The Protestants had an interesting squad. They protested every game. Not just every game, but every out, almost every pitch. They believed in grace above works and thought that God had anointed them winners. All they had to do was have faith. It was the Harold Hill system of baseball: "Think, men, think!" Or, in this case, "Pray, men, pray!" Unfortunately, a schism developed on their team over the wording of the prayer before batting practice and they ended up fielding two squads, the Calvinist Griffiths and the Baptist Ballbangers. The Ball-bangers were still praying as the Sikh Mothers ten-runned them, and the Griffiths lost an embarrassing game to a chubby Methodist squad.

Meanwhile, as Dizzy Dean would have said had he been announcing the game, meanwhile, I drug Thurl to Luddite Stadium. No electronic scoreboard there. A guy with a megaphone announced lineups. The line score was posted Wrigley Field style—a little guy hanging up numbers—and I can say with pride that the first seven innings I pitched, he hung up a series of zeroes.
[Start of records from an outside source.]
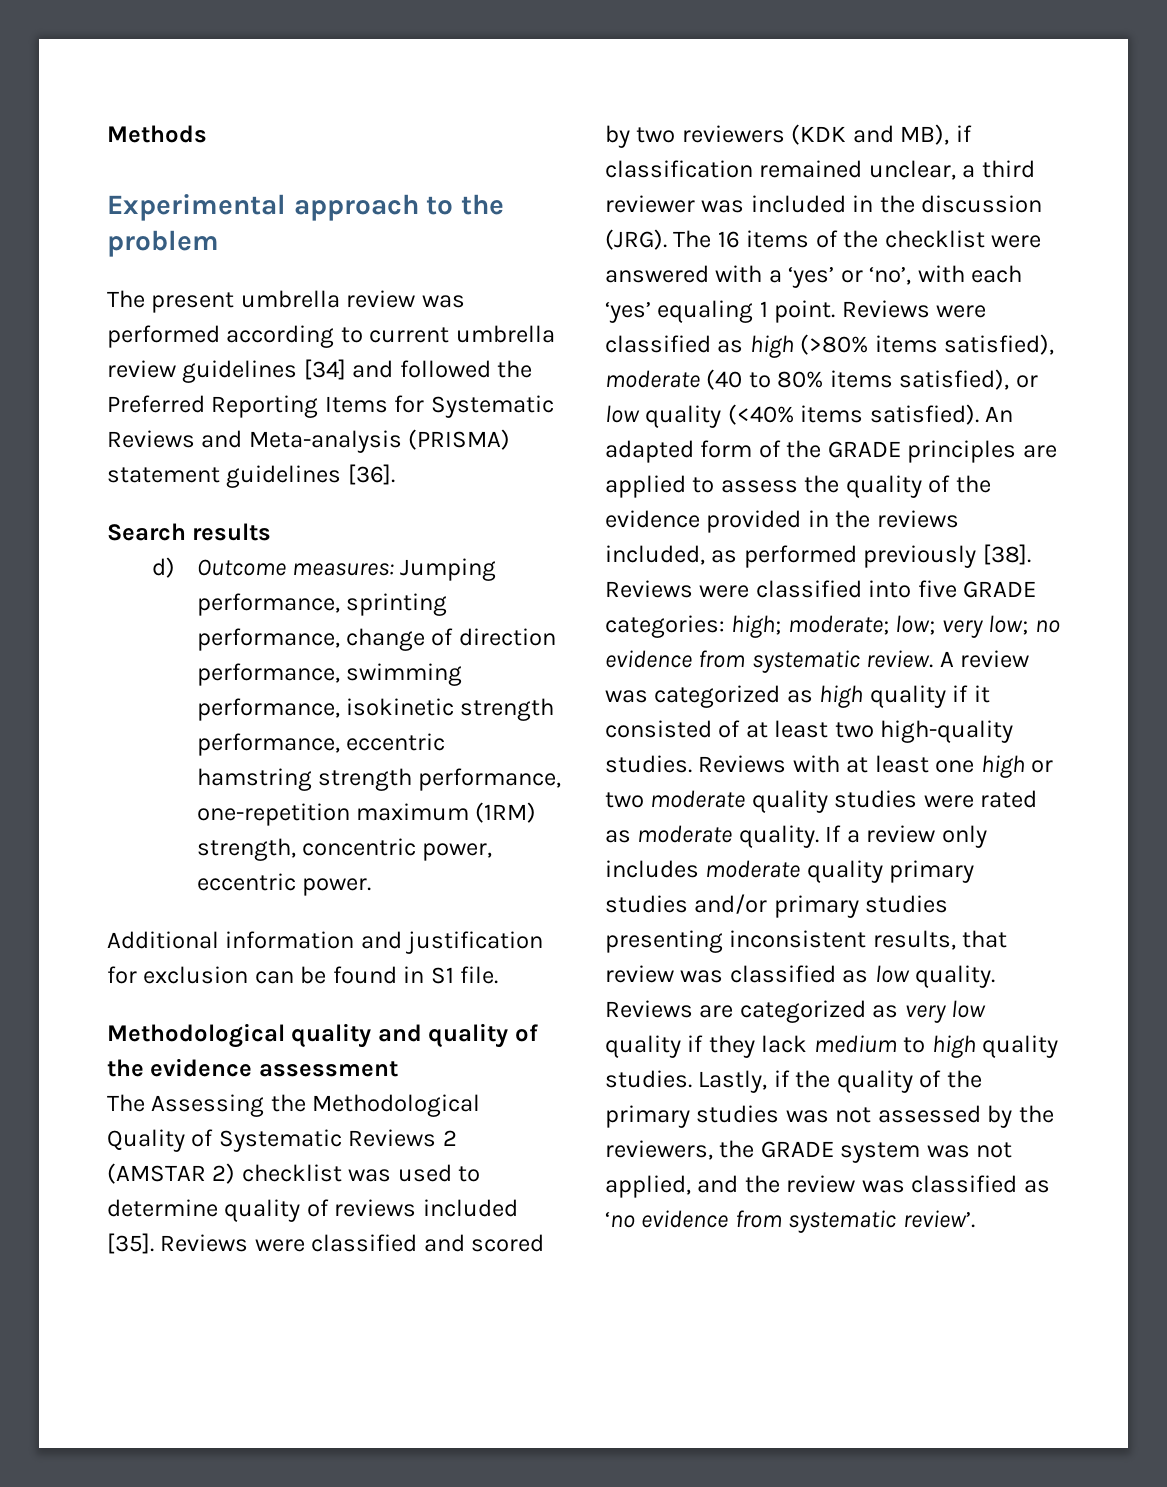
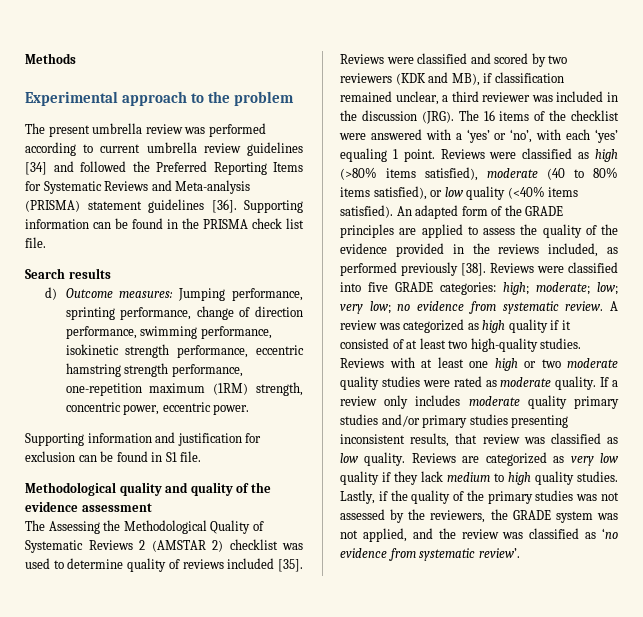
(395, 474) none -> [244,200,303,213] [25,218,304,229] [25,237,46,248] Supporting information can be found in the PRISMA check list file.
[107,931,219,949] Additional -> [25,433,84,446] Supporting

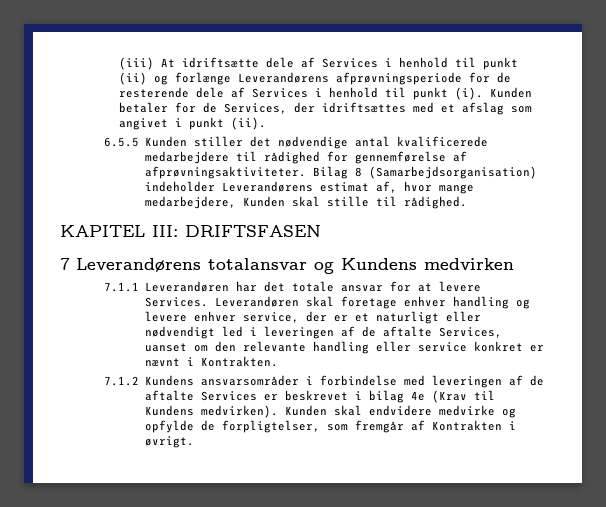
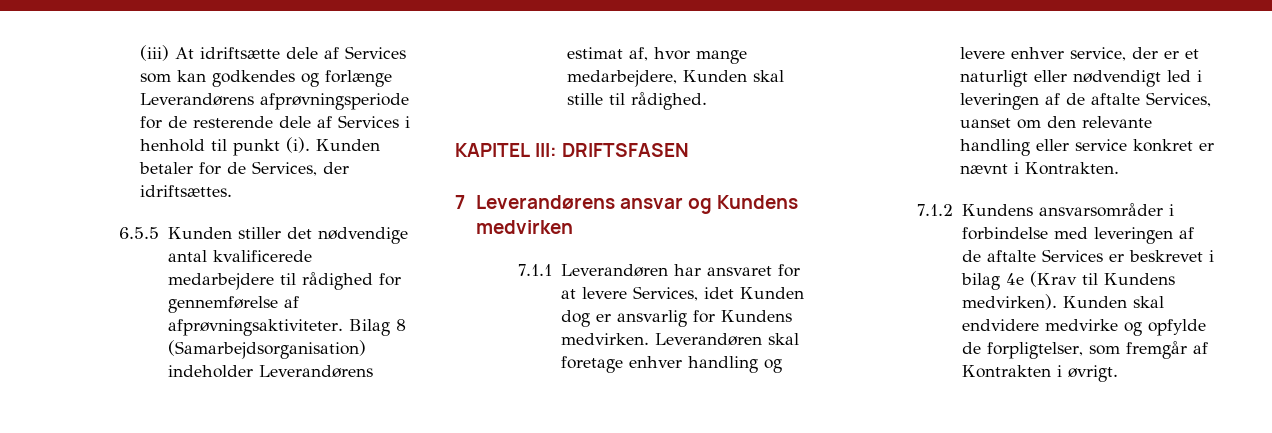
[385,57,519,70] [119,72,148,85] i henhold til punkt (ii) -> [140,70,296,87] som kan godkendes
[322,102,533,115] [119,117,267,130] idriftsættes med et afslag som angivet i punkt (ii). -> [140,185,233,197] idriftsættes.
[207,258,307,270] totalansvar -> [620,197,684,209] ansvar
[264,281,482,292] [145,297,209,307] det totale ansvar for at levere Services. -> [706,264,800,277] [560,286,804,301] [560,310,792,327] [560,333,649,345] ansvaret for at levere Services, idet Kunden dog er ansvarlig for Kundens medvirken.

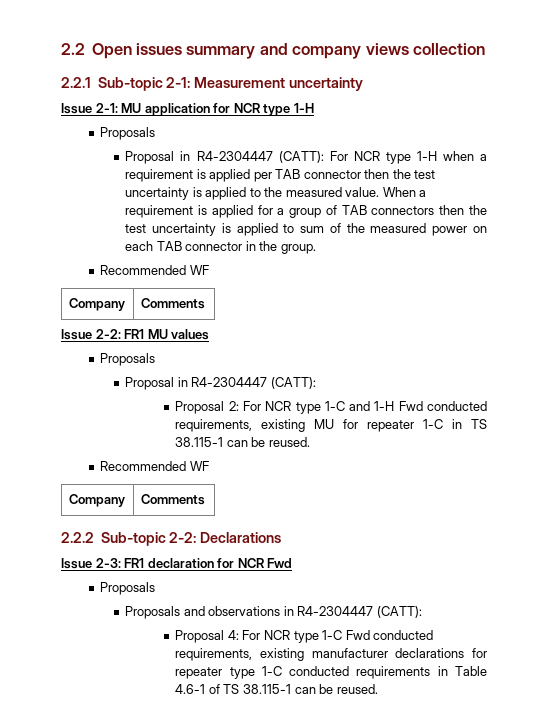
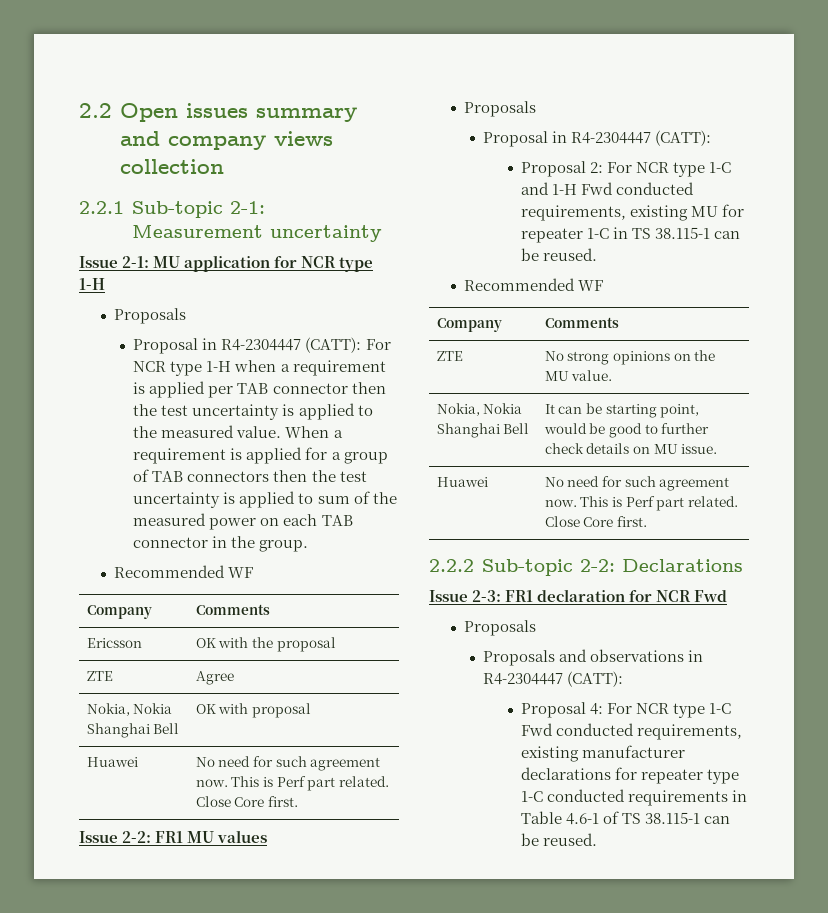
(205, 303) none -> [86,638,142,648] [195,637,336,652] [86,671,113,681] [195,671,234,685] [86,703,173,716] [86,723,180,738] [195,703,311,718] [86,757,138,767] [195,756,381,771] [195,776,389,791] [195,796,298,807] // Ericsson | OK with the proposal // ZTE | Agree // Nokia, Nokia Shanghai Bell | OK with proposal // Huawei | No need for such agreement now. This is Perf part related. Close Core first.
(205, 499) none -> [436,351,463,361] [544,350,716,365] [544,370,613,381] [436,403,523,416] [436,423,530,438] [544,403,700,418] [543,423,710,438] [544,443,718,454] [436,477,488,487] [544,476,730,491] [544,496,738,511] [544,516,647,527] // ZTE | No strong opinions on the MU value. // Nokia, Nokia Shanghai Bell | It can be starting point, would be good to further check details on MU issue. // Huawei | No need for such agreement now. This is Perf part related. Close Core first.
Trouble started between the eighth and ninth. Not innings, but wives. Thurl's wives got into it about which parent conference he was scheduled to attend—he had thirty-two that year and couldn't make all of them. Voices were raised in the players' wives section. It was a substantial section for the Pluralists, covering most of the loge. (The Luddite stadium owner wasn't too happy about all those ticket requests. I mean, a squad of 25 put in requests for 212 spouses.) Thurl kept looking up as we heard screams that didn't sound like, "Let's go, Pluralists, let's go!"

He lost his focus. It didn't help that it was a hot day. The RLDS players were all wearing garments under their uniforms, and by the seventh inning they looked pooped. Frankly, I think having fifty-two wives between the nine men on the field didn't help their physical conditioning, either. They were all looking a little tubby and a little in need of sleep. The Mennonite Plowmen, by contrast, were strapping farm boys used to guiding a plow behind an ass (not that different from following a manager's instructions), and they won 1–0 in the ninth on a passed ball.

So . . . who won the Chalice? Who took home the gold-plated Grail, embossed with the big letters, "OUR GOD IS NUMBER ONE!"? Why has this winner never been publicized? Because it was religion's biggest upset. The team that won it all was . . . the Hainuwele Cannibals. That's right. A squad of pygmy headhunters. Ceramese dema theology trumped all those fancy books. A simple philosophy that equated headhunting with harvesting coconuts.

They lived up to their names. No batter stood in the box without getting brushed back, beaned, given a close shave. Everyone who got on base heard the Cannibal first sacker Ameta licking his chops. "Mmmm . . . tenderloin." It was unnerving. They played a mind game and they won. Isn't there some justice in that? Doesn't God play the ultimate mind game? They won the chalice, even though drinking cups hadn't yet been invented in their culture.

You can imagine the reaction of the other squads. They all wanted to bury this result as deep as Jimmy Hoffa's remains. No word ever was printed. The Hainuwele were a pre-literate society, so they didn't realize the story never got reported. The other teams left the tournament bitter, squabbling, still believing their god was the real king and that somehow the fix was in. Nothing had changed.

You'd think I'd know something about God after a lifetime in baseball and forty years in the upholstery business, but in the end, I guess I'm as confused as the rest of us. I'm just glad the Hainuwele fans didn't provide their team with postgame snacks.

—EFQ

For STAFF WRITER, baseball is the only religion. He has taken spiritual journeys to Wrigley and Fenway, but that has not kept him from practicing voodoo on a little doll of Bud Selig. Now that Yankee Stadium is slated for the wrecking ball, he believes that the Rapture will soon be upon us.